## ACTIVITY
Copy the rows below verbatim, starting with the first line and continuing through the line that contains "September 22, 2023".

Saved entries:

════

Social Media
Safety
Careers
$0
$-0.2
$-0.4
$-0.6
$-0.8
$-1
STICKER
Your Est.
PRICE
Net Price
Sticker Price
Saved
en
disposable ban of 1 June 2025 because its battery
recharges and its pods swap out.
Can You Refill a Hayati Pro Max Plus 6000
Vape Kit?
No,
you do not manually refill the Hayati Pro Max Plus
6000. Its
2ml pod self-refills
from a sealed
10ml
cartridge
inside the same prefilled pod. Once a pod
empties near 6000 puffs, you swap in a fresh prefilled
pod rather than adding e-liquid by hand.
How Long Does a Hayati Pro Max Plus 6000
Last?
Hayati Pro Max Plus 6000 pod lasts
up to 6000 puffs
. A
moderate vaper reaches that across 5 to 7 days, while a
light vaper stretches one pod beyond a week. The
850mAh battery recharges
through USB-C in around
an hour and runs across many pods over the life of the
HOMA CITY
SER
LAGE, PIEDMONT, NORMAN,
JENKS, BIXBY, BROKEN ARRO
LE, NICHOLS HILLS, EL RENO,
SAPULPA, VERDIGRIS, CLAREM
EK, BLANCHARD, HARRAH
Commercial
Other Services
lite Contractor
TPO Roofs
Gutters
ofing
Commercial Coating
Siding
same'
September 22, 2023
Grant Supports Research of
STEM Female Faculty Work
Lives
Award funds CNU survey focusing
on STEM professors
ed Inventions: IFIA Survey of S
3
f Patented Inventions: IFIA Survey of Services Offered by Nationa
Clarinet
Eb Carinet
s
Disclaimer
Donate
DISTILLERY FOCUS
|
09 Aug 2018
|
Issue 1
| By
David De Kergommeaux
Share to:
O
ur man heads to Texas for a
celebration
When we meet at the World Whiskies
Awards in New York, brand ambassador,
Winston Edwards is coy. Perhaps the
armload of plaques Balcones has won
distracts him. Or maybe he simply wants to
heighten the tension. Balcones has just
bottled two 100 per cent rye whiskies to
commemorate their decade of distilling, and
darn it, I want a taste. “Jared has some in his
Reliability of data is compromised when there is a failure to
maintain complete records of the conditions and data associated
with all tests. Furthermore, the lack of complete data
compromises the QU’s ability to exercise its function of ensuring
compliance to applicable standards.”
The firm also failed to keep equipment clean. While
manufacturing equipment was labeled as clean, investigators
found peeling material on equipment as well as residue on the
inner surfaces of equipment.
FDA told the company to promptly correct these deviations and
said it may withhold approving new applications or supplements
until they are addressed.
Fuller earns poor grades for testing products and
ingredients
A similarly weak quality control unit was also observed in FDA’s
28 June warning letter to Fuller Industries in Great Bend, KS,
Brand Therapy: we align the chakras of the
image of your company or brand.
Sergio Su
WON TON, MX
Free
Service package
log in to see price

════

## RESULT OF THIS TASK
Social Media
Safety
Careers
$0
$-0.2
$-0.4
$-0.6
$-0.8
$-1
STICKER
Your Est.
PRICE
Net Price
Sticker Price
Saved
en
disposable ban of 1 June 2025 because its battery
recharges and its pods swap out.
Can You Refill a Hayati Pro Max Plus 6000
Vape Kit?
No,
you do not manually refill the Hayati Pro Max Plus
6000. Its
2ml pod self-refills
from a sealed
10ml
cartridge
inside the same prefilled pod. Once a pod
empties near 6000 puffs, you swap in a fresh prefilled
pod rather than adding e-liquid by hand.
How Long Does a Hayati Pro Max Plus 6000
Last?
Hayati Pro Max Plus 6000 pod lasts
up to 6000 puffs
. A
moderate vaper reaches that across 5 to 7 days, while a
light vaper stretches one pod beyond a week. The
850mAh battery recharges
through USB-C in around
an hour and runs across many pods over the life of the
HOMA CITY
SER
LAGE, PIEDMONT, NORMAN,
JENKS, BIXBY, BROKEN ARRO
LE, NICHOLS HILLS, EL RENO,
SAPULPA, VERDIGRIS, CLAREM
EK, BLANCHARD, HARRAH
Commercial
Other Services
lite Contractor
TPO Roofs
Gutters
ofing
Commercial Coating
Siding
same'
September 22, 2023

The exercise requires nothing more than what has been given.